6.6. Counterparts. This Agreement may be executed in one or more counterparts, each of which will be deemed an original of this Agreement, and all of which together will be deemed the same Agreement.

6.7. Assignment. Griston may not assign this Agreement or transfer any of Griston’s rights or obligations under this Agreement to any third party.

6.8. Notice. Notices required or permitted by this Agreement will be provided to the other Party in writing. Electronic mail (email) is acceptable for written notice except that the Parties must provide any written communications related to Section 5 or any legal dispute between Griston and TMC by certified mail to the other Party.

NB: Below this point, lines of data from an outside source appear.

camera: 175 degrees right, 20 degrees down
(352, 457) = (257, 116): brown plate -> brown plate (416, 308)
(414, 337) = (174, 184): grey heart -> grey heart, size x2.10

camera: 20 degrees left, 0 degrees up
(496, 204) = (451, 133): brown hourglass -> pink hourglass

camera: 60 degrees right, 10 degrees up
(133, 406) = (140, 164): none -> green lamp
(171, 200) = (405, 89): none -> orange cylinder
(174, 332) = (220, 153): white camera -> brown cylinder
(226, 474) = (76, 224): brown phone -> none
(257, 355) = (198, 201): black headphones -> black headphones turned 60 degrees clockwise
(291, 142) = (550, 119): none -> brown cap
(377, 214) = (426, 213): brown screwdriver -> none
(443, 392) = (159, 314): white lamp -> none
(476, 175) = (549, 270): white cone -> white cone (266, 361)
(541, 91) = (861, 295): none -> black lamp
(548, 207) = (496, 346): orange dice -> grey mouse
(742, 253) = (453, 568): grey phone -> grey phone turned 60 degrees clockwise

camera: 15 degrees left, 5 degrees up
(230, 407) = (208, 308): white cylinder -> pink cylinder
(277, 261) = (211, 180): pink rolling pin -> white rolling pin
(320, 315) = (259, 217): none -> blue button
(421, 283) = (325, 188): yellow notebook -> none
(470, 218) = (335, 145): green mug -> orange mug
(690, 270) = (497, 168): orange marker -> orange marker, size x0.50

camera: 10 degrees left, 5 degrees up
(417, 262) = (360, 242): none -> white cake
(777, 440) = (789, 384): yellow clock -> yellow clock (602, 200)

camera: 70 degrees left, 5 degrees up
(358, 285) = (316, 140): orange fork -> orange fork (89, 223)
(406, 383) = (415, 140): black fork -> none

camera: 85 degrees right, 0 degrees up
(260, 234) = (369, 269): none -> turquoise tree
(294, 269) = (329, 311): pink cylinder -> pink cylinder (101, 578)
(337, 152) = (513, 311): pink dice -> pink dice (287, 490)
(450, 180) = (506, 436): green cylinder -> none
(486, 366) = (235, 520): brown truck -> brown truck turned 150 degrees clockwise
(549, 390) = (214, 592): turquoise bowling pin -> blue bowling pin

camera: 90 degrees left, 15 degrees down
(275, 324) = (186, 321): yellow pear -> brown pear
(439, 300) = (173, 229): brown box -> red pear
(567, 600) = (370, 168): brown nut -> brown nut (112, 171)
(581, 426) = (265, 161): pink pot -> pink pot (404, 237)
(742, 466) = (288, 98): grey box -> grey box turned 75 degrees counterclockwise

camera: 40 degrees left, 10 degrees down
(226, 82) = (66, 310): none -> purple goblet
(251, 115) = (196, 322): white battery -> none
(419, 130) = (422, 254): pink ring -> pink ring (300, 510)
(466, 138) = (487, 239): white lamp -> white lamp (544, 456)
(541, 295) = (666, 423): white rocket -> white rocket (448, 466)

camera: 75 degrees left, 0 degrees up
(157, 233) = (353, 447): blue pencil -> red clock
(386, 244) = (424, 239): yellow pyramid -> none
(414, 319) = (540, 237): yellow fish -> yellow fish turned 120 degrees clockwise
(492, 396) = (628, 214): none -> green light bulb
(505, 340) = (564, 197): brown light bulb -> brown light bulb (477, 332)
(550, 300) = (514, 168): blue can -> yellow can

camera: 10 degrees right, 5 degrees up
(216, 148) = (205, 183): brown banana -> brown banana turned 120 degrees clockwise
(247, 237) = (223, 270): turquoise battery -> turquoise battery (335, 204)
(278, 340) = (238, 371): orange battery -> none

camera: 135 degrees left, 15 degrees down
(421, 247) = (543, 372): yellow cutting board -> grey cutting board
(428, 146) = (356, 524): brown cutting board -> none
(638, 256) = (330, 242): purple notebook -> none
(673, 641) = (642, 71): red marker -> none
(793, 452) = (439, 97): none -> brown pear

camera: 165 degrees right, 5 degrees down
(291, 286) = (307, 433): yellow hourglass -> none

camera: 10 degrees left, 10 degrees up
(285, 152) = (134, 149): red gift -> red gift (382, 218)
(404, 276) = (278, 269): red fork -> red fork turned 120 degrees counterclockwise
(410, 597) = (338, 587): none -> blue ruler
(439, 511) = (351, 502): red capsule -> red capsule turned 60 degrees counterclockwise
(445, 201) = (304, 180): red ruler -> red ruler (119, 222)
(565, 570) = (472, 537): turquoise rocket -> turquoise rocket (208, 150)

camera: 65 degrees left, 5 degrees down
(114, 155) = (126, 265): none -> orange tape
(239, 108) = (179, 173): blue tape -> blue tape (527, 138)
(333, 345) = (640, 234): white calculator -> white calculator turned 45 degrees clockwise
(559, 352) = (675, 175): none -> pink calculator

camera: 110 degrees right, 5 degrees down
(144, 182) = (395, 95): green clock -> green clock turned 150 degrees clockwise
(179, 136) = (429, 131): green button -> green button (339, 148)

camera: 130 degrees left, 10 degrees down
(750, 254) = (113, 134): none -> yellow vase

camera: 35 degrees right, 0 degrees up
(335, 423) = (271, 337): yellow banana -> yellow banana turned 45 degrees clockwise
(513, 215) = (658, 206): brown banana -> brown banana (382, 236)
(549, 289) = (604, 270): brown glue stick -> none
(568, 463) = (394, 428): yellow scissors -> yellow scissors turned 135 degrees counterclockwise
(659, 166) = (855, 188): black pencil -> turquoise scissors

6.9. Force Majeure. Neither Party will be responsible to the other Party for any failure or breach of this Agreement caused by an act of God; astronomical event; disease or pandemic; war, hostility, insurrection, or other widespread violence; riot or political instability; work stoppage; government action or change in applicable law; or any other circumstance outside the reasonable control of the affected Party. If any force majeure event continues for more than 30 days and the affected Party is unable to remedy the failure or breach of this Agreement caused by the force majeure event, the Party affected by the force majeure event may terminate this Agreement immediately upon written notice to the other Party.

The Parties have duly executed this Agreement by the authorized signatures below.


Griston Claim Management, Inc.


  /s/ Mark Harmsworth



Mark Harmsworth



Chief Financial Officer

TypTap Management Company


  /s/ Paresh Patel



Paresh Patel



Chief Executive Officer



For non-catastrophe Claims Services described in this Agreement, TMC will pay to Griston (i) $1,200 per claim handled by Griston; and (ii) $5,000 per litigated claim handled by Griston. These fees shall accrue when a claim or litigated claim is received by Griston and will be payable on the 15th day of each month during the term of the Agreement. The above fees do not include Allocated Loss Adjustment Expenses as defined in Section 2.2 of this Agreement. The above fees do not apply to class action suits or catastrophic events.



For catastrophe Claims Services described in this Agreement, TMC will pay to Griston $1,200 plus 4% of the amount expended for indemnification of the loss per catastrophe claim handled by Griston. These fees shall accrue when a catastrophe claim is received by Griston and will be payable on the 15th day of each month during the term of the Agreement.